In a memoir written a decade after he retired, Willis recalled his first big scoop as a young reporter covering state government, one that relied on his analytical skills: Piecing together various threads of information, he was able to say how much state taxpayers were shelling out for each trip then-Gov. Ronald Reagan took in a leased private plane. Willis said his reporting on the cost every time Reagan flew to an event “annoyed both Reagan and my press corps rivals for the next three years.”
Willis covered Reagan’s last term as California governor and his two runs for the Republican nomination for president, in 1975-76 and 1979-80. He also was the AP’s lead reporter covering another famous California governor with presidential aspirations.

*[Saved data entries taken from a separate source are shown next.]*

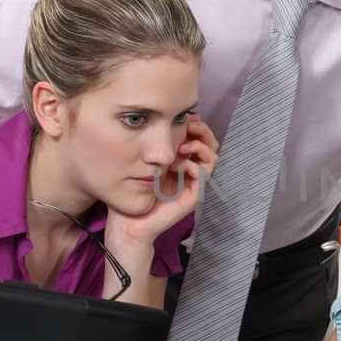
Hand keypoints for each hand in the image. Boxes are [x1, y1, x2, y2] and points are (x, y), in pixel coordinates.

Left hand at [107, 116, 219, 247]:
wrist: (128, 223)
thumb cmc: (130, 193)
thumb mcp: (140, 162)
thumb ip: (150, 145)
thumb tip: (156, 122)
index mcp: (181, 161)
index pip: (200, 137)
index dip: (196, 124)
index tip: (183, 117)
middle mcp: (190, 172)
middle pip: (211, 144)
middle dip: (202, 130)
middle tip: (188, 125)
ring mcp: (193, 184)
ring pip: (212, 157)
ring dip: (199, 146)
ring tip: (182, 147)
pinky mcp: (192, 197)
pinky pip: (203, 175)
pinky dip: (192, 165)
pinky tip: (176, 165)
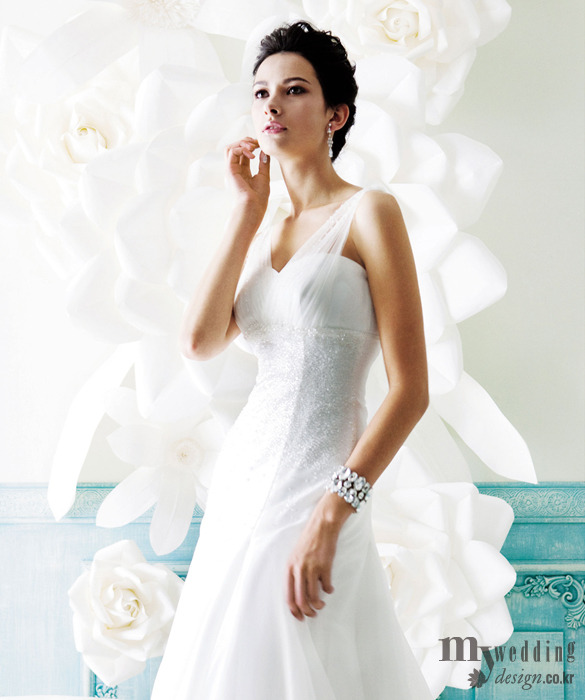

In his memoir, Willis described the abrupt transition from Reagan to Brown, who was 36 years old when he stepped into the governor’s office the first time in 1975.
The buttoned-down formality of the Reagan years transitioned to an administration populated with Buddhist monks and former astronauts, Willis wrote. Reporters covering Brown in his current stint as governor would recognize some of Willis’ successful techniques in getting the famously hard-to-nail-down governor to talk.
“Forget the press office,” Willis wrote in his memoir. “Just catch up with Brown anyplace where there weren’t a lot of people around to distract him, and just start asking questions. Once he was talking, if he started to lose interest and cut off an interview, I would just repeat one of his points back to him, but in a slightly inaccurate way. It always worked. He would stick with me until he was absolutely certain that I understood.”
No reporter had better access to Brown than Willis, said Chuck McFadden, who was an AP reporter in Sacramento from 1970 to 1974. “Jerry admired people with brains, and Doug had a super abundance of brains,” he said.
It was Willis who in March 1976 dictated the urgent news that Brown would run for the Democratic nomination for president, calling it in to the AP’s San Francisco bureau from the governor’s office and beating rival UPI by 35 minutes. Willis wrote that the governor hovered over his shoulder as he made the call and offered suggestions about what the story should say, “which I ignored.”
In a statement issued Wednesday, the governor praised Willis’ reporting style. “Doug was dogged, honest and a real pleasure to work with,” Brown said. “We could use a few more like him.”
An only child, Willis was born April 16, 1938, in Oakland, California, and was raised by his mother and grandmother. His father died during World War II, shot down in the Pacific while serving in the Army Air Corps.
Judy Willis said her husband never regretted changing majors from engineering to journalism. Rather, he fed off the excitement of being present at some of the biggest events of the day.
Willis was one of four AP staffers covering President Gerald Ford’s visit to Sacramento in 1975 when Lynette “Squeaky” Fromme tried to shoot the president as he walked toward the Capitol. In addition to covering politics, he wrote about Cesar Chavez’s farmworker strikes, got a jailhouse interview with mass murderer Juan Corona and helped cover one of the biggest tragedies in Sacramento history, when a fighter jet crashed into an ice cream parlor during an air show in 1972, killing 25.
He even smoked cigars and drank rum with Fidel Castro during a reporting assignment to Cuba in the 1980s.
“He led a good life in Sacramento, and it was immensely gratifying for him,” McFadden said. “It had to be gratifying to be a major political reporter in a state as big as California.”